Unlike Pielke, who apparently believes that normalized economic losses represents an appropriate proxy for disaster occurrence, TAH actually examine the frequency of intense disasters over a four-decade period. And whereas Pielke considers damages from geological disasters, which, – given the fact that we have not suddenly entered an age of earthquakes – are a function of increasing physical and economic exposure, these authors focus exclusively on climatological (droughts, heat waves) and hydrometeorological (floods, tropical storms, etc.) disasters, which can be influenced by a changing climate.
Moreover, TAH only consider the occurrence of intense disasters, which they define “as those causing at least 100 deaths or affecting the survival needs of at least 1,000 people.” The use of this metric ensures that any increase in the number of observed disasters is unlikely to be the result of better reporting mechanisms alone, countering Pielke’s assertion that any perceived increase “is solely a function of perception.”
TAH explore the frequency of climate-related disasters in 43 Asian-Pacific countries, using both random and country-fixed effects*, which provides them with a greater sense of the validity of their results. They use the log of population density as a proxy for population exposure, the natural log of real income per capita as a proxy for socioeconomic vulnerability, and both average annual temperature and precipitation anomalies as proxies for climate hazards. Additionally, they break the data into 5 subregions and the timeframe into decade-long spans as sensitivity tests.

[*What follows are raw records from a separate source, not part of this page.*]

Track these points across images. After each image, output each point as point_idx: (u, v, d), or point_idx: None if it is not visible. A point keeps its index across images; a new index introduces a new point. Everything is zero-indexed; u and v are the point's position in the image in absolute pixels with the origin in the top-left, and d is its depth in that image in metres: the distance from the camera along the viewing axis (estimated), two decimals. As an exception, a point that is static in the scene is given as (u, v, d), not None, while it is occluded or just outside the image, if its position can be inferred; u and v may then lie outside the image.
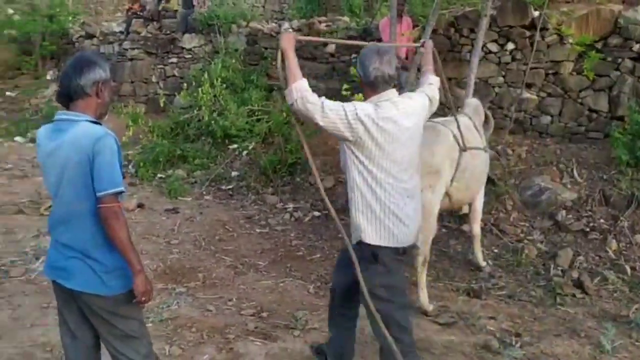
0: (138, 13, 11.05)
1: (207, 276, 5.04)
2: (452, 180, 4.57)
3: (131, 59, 10.51)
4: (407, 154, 3.00)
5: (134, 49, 10.58)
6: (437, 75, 3.58)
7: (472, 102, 5.42)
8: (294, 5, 13.60)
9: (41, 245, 5.30)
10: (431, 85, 3.44)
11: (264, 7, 14.46)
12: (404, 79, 6.79)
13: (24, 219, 6.13)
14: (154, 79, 10.24)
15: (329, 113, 2.86)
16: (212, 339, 3.98)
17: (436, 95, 3.40)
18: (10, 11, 14.28)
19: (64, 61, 11.77)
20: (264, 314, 4.39)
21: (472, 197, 5.05)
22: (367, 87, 3.05)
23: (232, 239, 5.97)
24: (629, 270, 5.21)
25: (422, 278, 4.52)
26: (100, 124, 2.59)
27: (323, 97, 2.93)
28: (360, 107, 2.91)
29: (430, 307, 4.49)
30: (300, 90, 2.87)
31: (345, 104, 2.93)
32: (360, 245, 2.97)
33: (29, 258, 5.15)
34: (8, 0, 14.63)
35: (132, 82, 10.50)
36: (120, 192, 2.53)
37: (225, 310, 4.44)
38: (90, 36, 11.49)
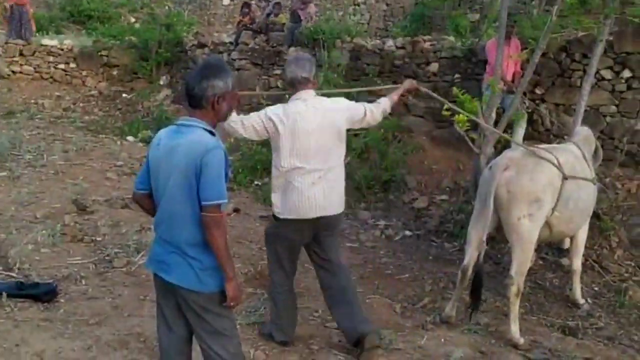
0: (248, 26, 11.46)
1: (295, 285, 5.09)
2: (553, 209, 4.39)
3: (238, 69, 10.90)
4: (315, 143, 3.64)
5: (241, 59, 10.98)
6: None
7: (583, 131, 5.19)
8: (398, 23, 13.65)
9: (143, 240, 5.58)
10: (377, 104, 3.99)
11: (368, 23, 14.64)
12: (507, 103, 6.60)
13: (129, 213, 6.47)
14: (257, 90, 10.54)
15: (247, 123, 3.69)
16: (296, 348, 4.02)
17: (375, 113, 3.91)
18: (132, 19, 15.29)
19: (177, 68, 12.42)
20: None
21: (574, 230, 4.81)
22: (288, 87, 3.89)
23: (321, 250, 6.01)
24: None
25: (515, 309, 4.35)
26: (214, 133, 2.71)
27: (242, 114, 3.72)
28: (270, 109, 3.73)
29: (521, 341, 4.31)
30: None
31: (259, 112, 3.74)
32: (273, 214, 3.86)
33: (131, 251, 5.43)
34: (131, 9, 15.69)
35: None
36: (223, 203, 2.65)
37: (310, 321, 4.47)
38: (202, 45, 12.04)
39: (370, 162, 7.69)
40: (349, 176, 7.59)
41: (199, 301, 2.71)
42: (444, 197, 6.98)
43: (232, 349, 2.82)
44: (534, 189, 4.30)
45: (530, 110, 7.13)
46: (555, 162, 4.41)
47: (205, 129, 2.69)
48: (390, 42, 9.26)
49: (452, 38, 9.10)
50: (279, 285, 4.02)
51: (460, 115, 6.00)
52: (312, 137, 3.65)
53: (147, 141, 9.29)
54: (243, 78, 10.83)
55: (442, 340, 4.28)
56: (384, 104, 4.01)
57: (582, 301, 5.06)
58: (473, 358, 4.07)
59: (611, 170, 6.54)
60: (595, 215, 5.90)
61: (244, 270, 5.25)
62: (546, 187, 4.34)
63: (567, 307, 5.07)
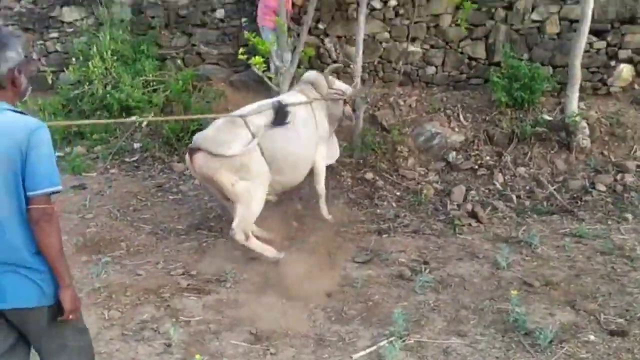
0: (7, -13, 10.39)
1: (130, 244, 5.13)
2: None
3: (7, 37, 9.91)
4: None
5: (8, 25, 9.97)
6: None
7: (310, 76, 5.46)
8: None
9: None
10: None
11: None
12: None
13: None
14: (34, 56, 9.75)
15: None
16: (149, 299, 4.15)
17: None
18: None
19: None
20: (194, 272, 4.59)
21: (301, 174, 5.03)
22: None
23: (146, 207, 6.02)
24: (514, 198, 5.93)
25: (256, 246, 4.61)
26: (25, 113, 2.31)
27: None
28: None
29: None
30: None
31: None
32: None
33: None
34: None
35: (10, 60, 9.91)
36: (57, 192, 2.28)
37: (155, 273, 4.59)
38: (-46, 14, 10.68)
39: (175, 115, 7.69)
40: (155, 132, 7.64)
41: (47, 317, 2.32)
42: (252, 138, 7.29)
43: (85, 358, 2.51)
44: (232, 158, 4.33)
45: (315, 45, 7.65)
46: (246, 125, 4.47)
47: (14, 111, 2.28)
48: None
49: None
50: None
51: (257, 57, 6.32)
52: None
53: None
54: (14, 45, 9.90)
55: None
56: None
57: (329, 217, 5.46)
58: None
59: (393, 90, 7.37)
60: (385, 130, 6.73)
61: (72, 241, 5.11)
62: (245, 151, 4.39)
63: (377, 214, 5.79)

Climate change is increasing the frequency of disasters in Asia-Pacific
Results show that both population exposure and changes in climate hazards have a statistically significant influence on the frequency of hydrometeorological disasters. For each 1% increase in population density and the annual average precipitation anomaly, the frequency of such events increases by 1.2% and 0.6%, respectively. The authors then applied these results to historical trends in three Asia-Pacific states – Indonesia, the Philippines, and Thailand. As a result, a moderate increase in the precipitation anomaly of 8 millimeters per month (well within the observed changes for Southeast Asia over the past decade) leads to 1 additional hydrometerological disaster every 5-6 years for Indonesia, every 3 years for the Philippines, and every 9 years for Thailand.

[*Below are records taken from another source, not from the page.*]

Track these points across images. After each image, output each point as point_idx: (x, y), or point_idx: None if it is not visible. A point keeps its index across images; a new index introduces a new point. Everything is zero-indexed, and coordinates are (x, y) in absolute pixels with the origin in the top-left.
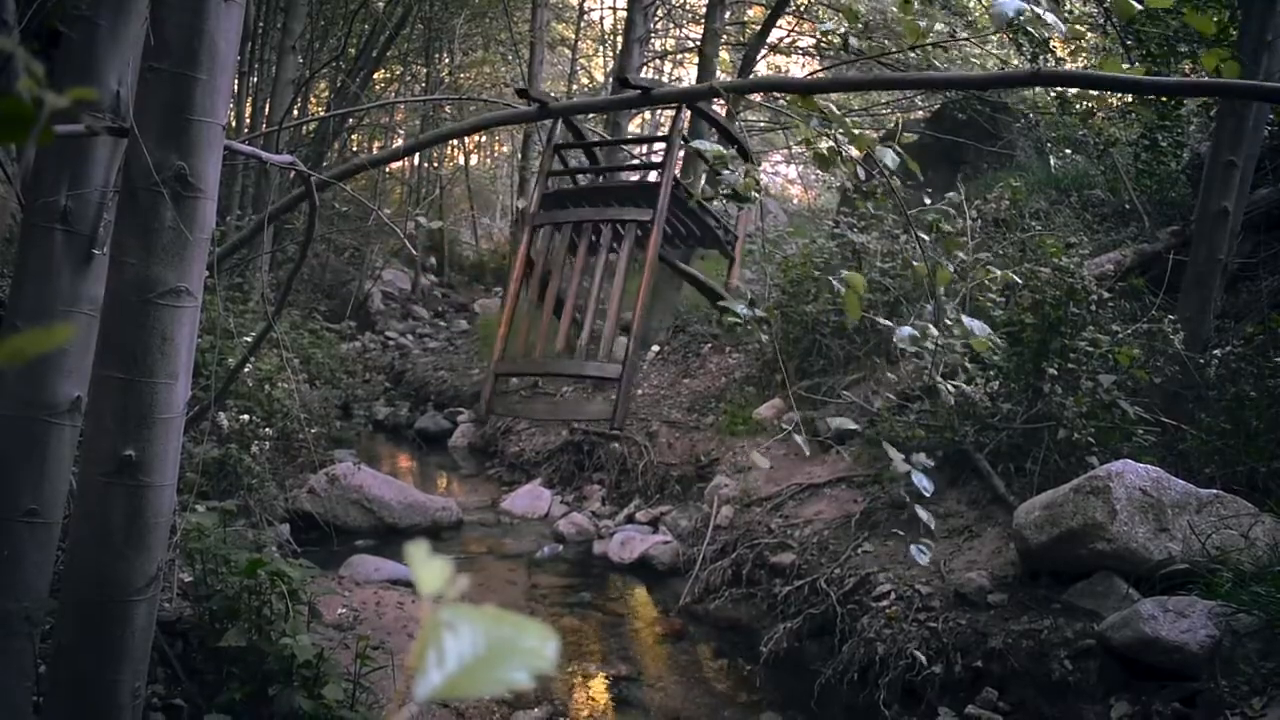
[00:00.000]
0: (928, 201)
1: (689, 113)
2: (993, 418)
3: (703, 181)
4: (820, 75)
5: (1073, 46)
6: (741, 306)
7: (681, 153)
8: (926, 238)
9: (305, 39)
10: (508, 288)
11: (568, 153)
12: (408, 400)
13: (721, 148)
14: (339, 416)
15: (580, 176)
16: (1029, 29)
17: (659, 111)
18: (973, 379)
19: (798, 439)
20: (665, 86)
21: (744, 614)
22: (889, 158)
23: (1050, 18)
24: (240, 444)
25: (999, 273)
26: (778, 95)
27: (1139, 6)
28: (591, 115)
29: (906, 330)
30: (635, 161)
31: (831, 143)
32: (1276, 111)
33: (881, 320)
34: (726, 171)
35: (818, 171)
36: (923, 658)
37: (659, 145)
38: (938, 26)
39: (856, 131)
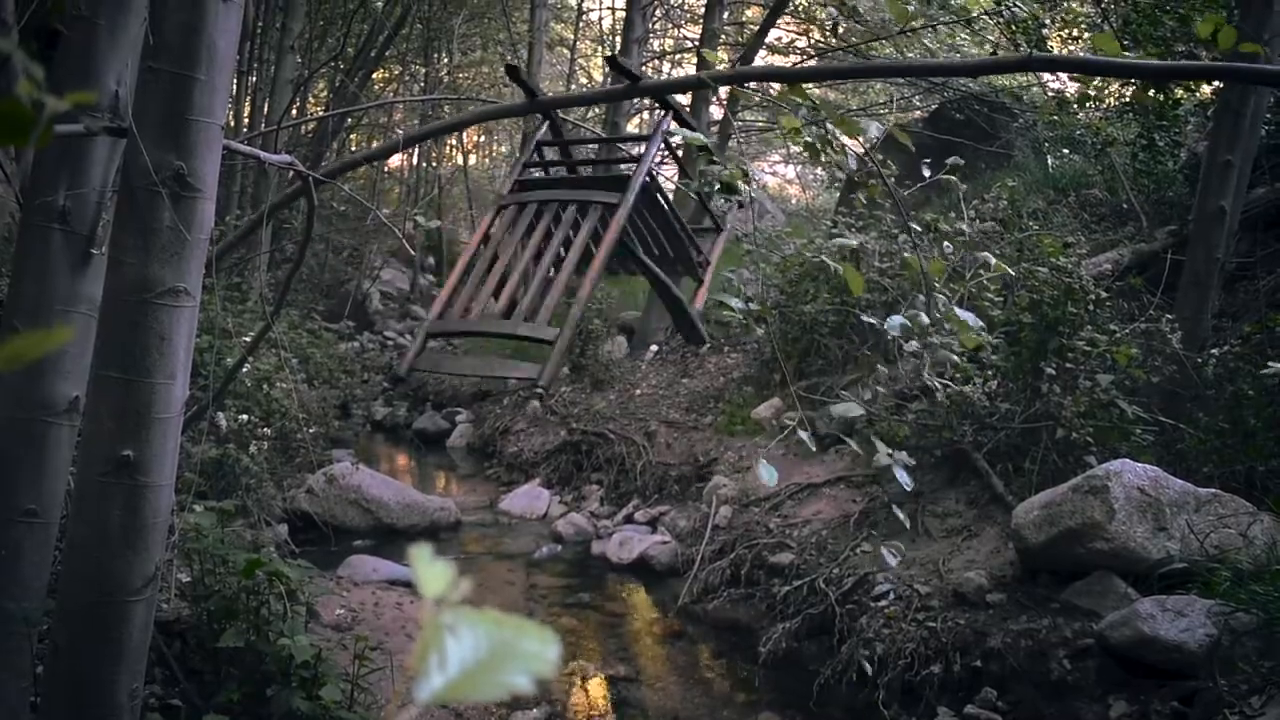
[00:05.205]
0: (928, 197)
1: (676, 112)
2: (991, 417)
3: (700, 182)
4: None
5: (1070, 47)
6: (737, 301)
7: (680, 155)
8: (921, 230)
9: (304, 39)
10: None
11: (554, 153)
12: (406, 400)
13: (714, 151)
14: (337, 416)
15: (562, 169)
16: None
17: (657, 114)
18: (970, 378)
19: (803, 435)
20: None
21: (743, 614)
22: (874, 129)
23: None
24: (238, 444)
25: (994, 260)
26: (769, 86)
27: None
28: (590, 115)
29: (898, 319)
30: (626, 160)
31: (822, 131)
32: (1273, 111)
33: (867, 318)
34: (715, 165)
35: (816, 171)
36: (869, 667)
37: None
38: (934, 23)
39: (843, 114)
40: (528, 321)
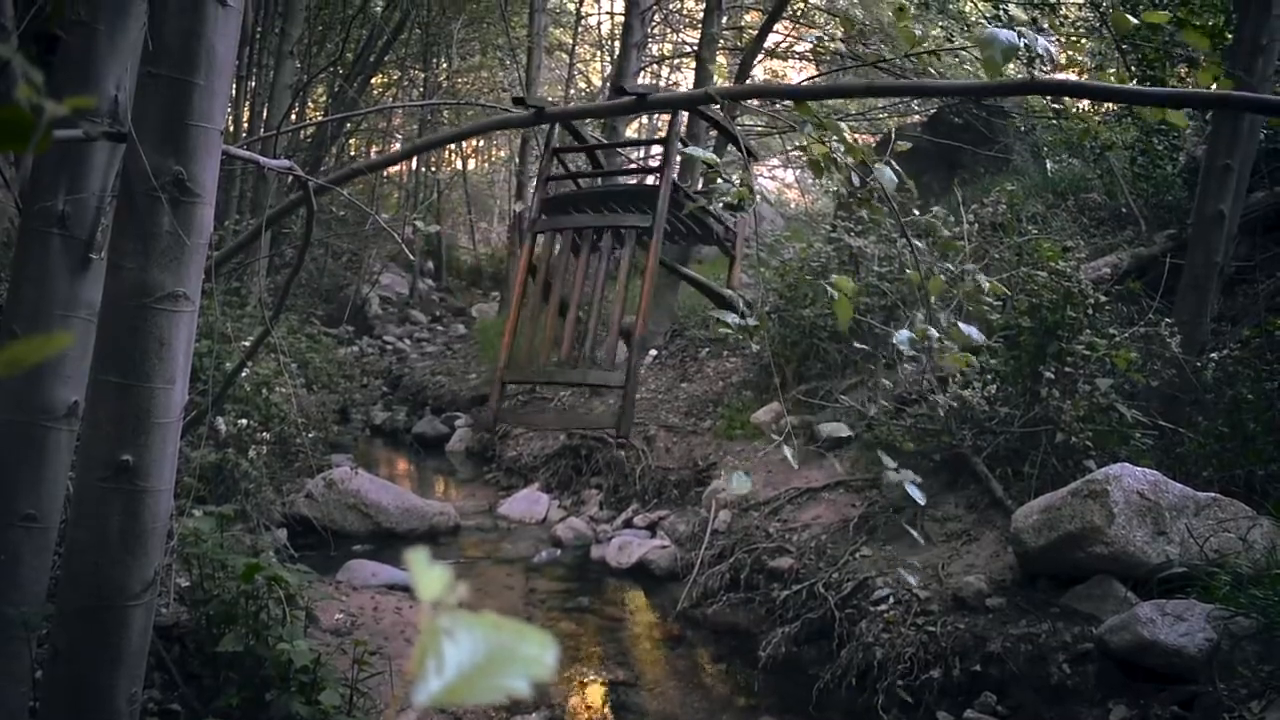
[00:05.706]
0: (931, 209)
1: (686, 116)
2: (990, 421)
3: (700, 185)
4: (816, 80)
5: (1070, 52)
6: (733, 316)
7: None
8: (921, 245)
9: (303, 44)
10: (510, 294)
11: (567, 156)
12: (405, 405)
13: (716, 155)
14: (336, 421)
15: (580, 180)
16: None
17: (656, 114)
18: (970, 383)
19: (786, 450)
20: (660, 92)
21: (742, 619)
22: (887, 176)
23: (1042, 44)
24: (238, 448)
25: (988, 284)
26: (773, 101)
27: (1135, 21)
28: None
29: (905, 334)
30: (633, 165)
31: (826, 149)
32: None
33: (880, 326)
34: (721, 180)
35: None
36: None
37: (657, 147)
38: (934, 31)
39: (851, 138)
40: (595, 369)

In contrast, the models suggest that only changes in precipitation and temperature anomalies affect the frequency of climatological disasters. While a 1 unit increase in the average precipitation anomaly (logically) produces a 3% decrease in the number of droughts and heat waves, an equivalent jump in the annual average temperature anomaly leads to 72% increase.
It is not surprising that population exposure would play a role in determining the frequency of disaster events; if a tropical storm hits an uninhabited island, it doesn’t get recorded as a disaster. But what is surprising, if you take Pielke at his word, is the clear influence of our changing climate. As TAH conclude,
This study finds that anthropogenic climate change is associated with the frequency of intense natural disasters in Asia-Pacific countries. A major implication of this is that, in addition to dealing with exposure and vulnerability, disaster prevention would benefit from addressing climate change through reducing man made greenhouse gases in the atmosphere.
Ultimately, there can be no question that climate change will, is, and has changed the frequency and nature of disasters globally. That’s not to say that exposure and vulnerability are not playing an important role; we know they are. Bending over backwards to inject climate change into every event and subject, as some climate activists are prone to do, is misleading and irresponsible. But so is cherry picking data to downplay its role in shaping the nature and scope of disaster events, when the data tell us otherwise.